- **WHAT THE TASK ASKS**:
Would you reproduce each line below exactly, leaving every picture out?

- **THE RECORDS**:
↓↓↓
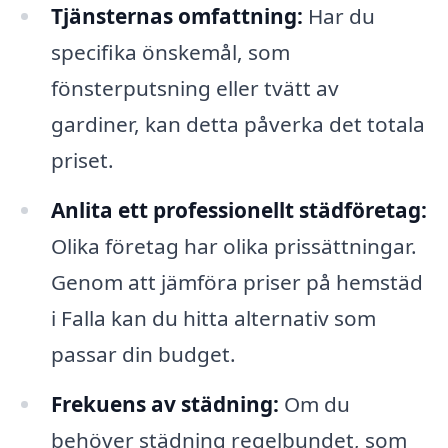
Tjänsternas omfattning:
Har du
specifika önskemål, som
fönsterputsning eller tvätt av
gardiner, kan detta påverka det totala
priset.
Anlita ett professionellt städföretag:
Olika företag har olika prissättningar.
Genom att jämföra priser på hemstäd
i Falla kan du hitta alternativ som
passar din budget.
Frekuens av städning:
Om du
behöver städning regelbundet, som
↑↑↑
- **EXERCISE SOLUTION**:
Tjänsternas omfattning:
Har du
specifika önskemål, som
fönsterputsning eller tvätt av
gardiner, kan detta påverka det totala
priset.
Anlita ett professionellt städföretag:
Olika företag har olika prissättningar.
Genom att jämföra priser på hemstäd
i Falla kan du hitta alternativ som
passar din budget.
Frekuens av städning:
Om du
behöver städning regelbundet, som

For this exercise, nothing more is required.